Start of Block
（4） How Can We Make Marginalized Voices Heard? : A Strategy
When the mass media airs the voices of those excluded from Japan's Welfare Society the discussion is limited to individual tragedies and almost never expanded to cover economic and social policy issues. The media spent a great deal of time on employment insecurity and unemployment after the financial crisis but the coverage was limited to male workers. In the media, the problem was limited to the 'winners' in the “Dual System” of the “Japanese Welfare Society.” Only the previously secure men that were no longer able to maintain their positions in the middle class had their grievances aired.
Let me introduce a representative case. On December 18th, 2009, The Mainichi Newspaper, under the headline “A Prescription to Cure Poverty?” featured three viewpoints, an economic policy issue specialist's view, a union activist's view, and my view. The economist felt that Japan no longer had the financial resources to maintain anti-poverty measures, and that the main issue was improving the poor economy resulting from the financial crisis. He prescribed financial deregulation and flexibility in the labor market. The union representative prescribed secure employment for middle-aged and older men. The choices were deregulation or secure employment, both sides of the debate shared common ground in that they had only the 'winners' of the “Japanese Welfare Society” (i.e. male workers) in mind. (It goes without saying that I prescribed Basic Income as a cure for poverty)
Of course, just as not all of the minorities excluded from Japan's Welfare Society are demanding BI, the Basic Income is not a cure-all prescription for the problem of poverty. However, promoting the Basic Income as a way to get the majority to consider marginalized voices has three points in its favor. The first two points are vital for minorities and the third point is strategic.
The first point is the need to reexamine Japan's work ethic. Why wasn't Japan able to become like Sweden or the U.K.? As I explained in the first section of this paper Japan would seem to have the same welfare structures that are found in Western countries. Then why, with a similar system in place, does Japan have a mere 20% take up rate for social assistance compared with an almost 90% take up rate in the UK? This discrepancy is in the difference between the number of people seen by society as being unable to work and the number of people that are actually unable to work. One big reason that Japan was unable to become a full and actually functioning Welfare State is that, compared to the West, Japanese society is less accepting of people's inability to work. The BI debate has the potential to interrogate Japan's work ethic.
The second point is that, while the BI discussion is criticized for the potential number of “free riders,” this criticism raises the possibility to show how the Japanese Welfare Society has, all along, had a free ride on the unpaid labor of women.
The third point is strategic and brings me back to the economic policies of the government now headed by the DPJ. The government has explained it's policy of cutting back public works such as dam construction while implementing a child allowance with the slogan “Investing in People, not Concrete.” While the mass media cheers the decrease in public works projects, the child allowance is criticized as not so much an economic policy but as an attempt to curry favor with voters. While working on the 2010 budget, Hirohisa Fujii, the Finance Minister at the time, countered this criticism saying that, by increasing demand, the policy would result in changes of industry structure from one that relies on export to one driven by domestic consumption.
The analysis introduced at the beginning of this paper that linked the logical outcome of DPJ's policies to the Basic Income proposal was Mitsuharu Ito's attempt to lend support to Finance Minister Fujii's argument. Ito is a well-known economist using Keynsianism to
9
End of Block
The records need to be copied exactly, with no line left out.

（4） How Can We Make Marginalized Voices Heard? : A Strategy
When the mass media airs the voices of those excluded from Japan's Welfare Society the discussion is limited to individual tragedies and almost never expanded to cover economic and social policy issues. The media spent a great deal of time on employment insecurity and unemployment after the financial crisis but the coverage was limited to male workers. In the media, the problem was limited to the 'winners' in the “Dual System” of the “Japanese Welfare Society.” Only the previously secure men that were no longer able to maintain their positions in the middle class had their grievances aired.
Let me introduce a representative case. On December 18th, 2009, The Mainichi Newspaper, under the headline “A Prescription to Cure Poverty?” featured three viewpoints, an economic policy issue specialist's view, a union activist's view, and my view. The economist felt that Japan no longer had the financial resources to maintain anti-poverty measures, and that the main issue was improving the poor economy resulting from the financial crisis. He prescribed financial deregulation and flexibility in the labor market. The union representative prescribed secure employment for middle-aged and older men. The choices were deregulation or secure employment, both sides of the debate shared common ground in that they had only the 'winners' of the “Japanese Welfare Society” (i.e. male workers) in mind. (It goes without saying that I prescribed Basic Income as a cure for poverty)
Of course, just as not all of the minorities excluded from Japan's Welfare Society are demanding BI, the Basic Income is not a cure-all prescription for the problem of poverty. However, promoting the Basic Income as a way to get the majority to consider marginalized voices has three points in its favor. The first two points are vital for minorities and the third point is strategic.
The first point is the need to reexamine Japan's work ethic. Why wasn't Japan able to become like Sweden or the U.K.? As I explained in the first section of this paper Japan would seem to have the same welfare structures that are found in Western countries. Then why, with a similar system in place, does Japan have a mere 20% take up rate for social assistance compared with an almost 90% take up rate in the UK? This discrepancy is in the difference between the number of people seen by society as being unable to work and the number of people that are actually unable to work. One big reason that Japan was unable to become a full and actually functioning Welfare State is that, compared to the West, Japanese society is less accepting of people's inability to work. The BI debate has the potential to interrogate Japan's work ethic.
The second point is that, while the BI discussion is criticized for the potential number of “free riders,” this criticism raises the possibility to show how the Japanese Welfare Society has, all along, had a free ride on the unpaid labor of women.
The third point is strategic and brings me back to the economic policies of the government now headed by the DPJ. The government has explained it's policy of cutting back public works such as dam construction while implementing a child allowance with the slogan “Investing in People, not Concrete.” While the mass media cheers the decrease in public works projects, the child allowance is criticized as not so much an economic policy but as an attempt to curry favor with voters. While working on the 2010 budget, Hirohisa Fujii, the Finance Minister at the time, countered this criticism saying that, by increasing demand, the policy would result in changes of industry structure from one that relies on export to one driven by domestic consumption.
The analysis introduced at the beginning of this paper that linked the logical outcome of DPJ's policies to the Basic Income proposal was Mitsuharu Ito's attempt to lend support to Finance Minister Fujii's argument. Ito is a well-known economist using Keynsianism to
9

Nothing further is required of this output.